Bringing Things Full Circle
Yesterday felt in some ways like my career had come full circle. Back in the summer of 1989, when I was working in Delaware between my first and second years of law school, I decided that I wanted to do something to provide legal help to the economically disadvantaged communities in our state. I asked the late Christine McDermott of Delaware Volunteer Legal Services if she would supervise me, and I decided that the best place to locate my efforts was through one of the churches that already ministered to that community. A mutual friend led me to Bishop Thomas W. Weeks of what was then known as Greater Bethel Apostolic Temple, and I spent part of the summer volunteering out of an office in the basement of the church.
Almost twenty years later, I found myself on the phone yesterday with Bishop Weeks and another friend in the clergy, Reverend Christopher Bullock, talking to the press about my plan to have state government in Delaware assist faith-based organizations compete with their counterparts in the other 49 states for federal and private funds that are available to them. Delaware has not received its fair share in this area—of over $289 million allocated from one of the largest federal programs targeted at faith-based groups, Delaware received only $100,000. We need to help our faith-based organizations do better, so they in turn can help Delawareans in need.
My work in the summer of 1989 resulted in my working full-time out of churches and other community centers for my first two years out of law school, and a relationship with many of our state’s religious leaders that has endured to this day. It is a relationship that I value immensely—we must be mindful of the line between church and state, but many of these religious leaders are working to help the same people that I am, and can be good partners in our effort to make this state a better place for kids.

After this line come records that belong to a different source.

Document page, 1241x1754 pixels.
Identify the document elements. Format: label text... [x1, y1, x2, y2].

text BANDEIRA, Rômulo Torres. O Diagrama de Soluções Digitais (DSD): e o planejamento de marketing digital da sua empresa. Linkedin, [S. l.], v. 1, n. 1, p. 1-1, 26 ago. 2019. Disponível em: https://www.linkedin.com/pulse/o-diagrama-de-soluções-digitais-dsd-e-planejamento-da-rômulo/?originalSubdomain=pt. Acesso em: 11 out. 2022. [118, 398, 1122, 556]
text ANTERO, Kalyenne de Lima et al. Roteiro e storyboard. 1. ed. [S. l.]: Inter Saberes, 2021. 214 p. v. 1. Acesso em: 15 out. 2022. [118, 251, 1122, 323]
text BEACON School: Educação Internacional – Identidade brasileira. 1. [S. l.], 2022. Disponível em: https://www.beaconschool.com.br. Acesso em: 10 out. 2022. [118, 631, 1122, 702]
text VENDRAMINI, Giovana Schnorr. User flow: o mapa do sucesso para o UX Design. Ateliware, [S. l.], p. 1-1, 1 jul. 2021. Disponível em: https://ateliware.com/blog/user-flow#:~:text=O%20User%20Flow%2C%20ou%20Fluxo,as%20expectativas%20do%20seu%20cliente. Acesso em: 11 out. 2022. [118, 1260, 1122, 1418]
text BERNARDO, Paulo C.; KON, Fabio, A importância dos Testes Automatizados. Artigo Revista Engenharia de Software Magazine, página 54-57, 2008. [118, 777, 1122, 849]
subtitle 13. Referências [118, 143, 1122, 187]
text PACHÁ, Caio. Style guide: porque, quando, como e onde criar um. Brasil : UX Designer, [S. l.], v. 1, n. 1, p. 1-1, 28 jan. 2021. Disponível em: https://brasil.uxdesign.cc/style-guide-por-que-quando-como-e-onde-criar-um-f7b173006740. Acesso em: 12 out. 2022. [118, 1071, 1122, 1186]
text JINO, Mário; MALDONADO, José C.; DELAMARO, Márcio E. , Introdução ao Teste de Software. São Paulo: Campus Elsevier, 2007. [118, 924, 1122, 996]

My opponent’s reaction to my plan in today’s newspaper was to complain that I was just playing politics to try to lure his own party’s voters away from him. Well, I certainly do intend to win a majority of his party’s voters as well as mine. But I think the religious leaders who have worked with me for over a decade probably had a good chuckle when they read his outburst. Those leaders and I were working together on faith-based initiatives before the politicians gave them a fancy name. Partnerships with the religious community don’t belong to a single political party, and people who claim that they do unwittingly reveal how they themselves view them.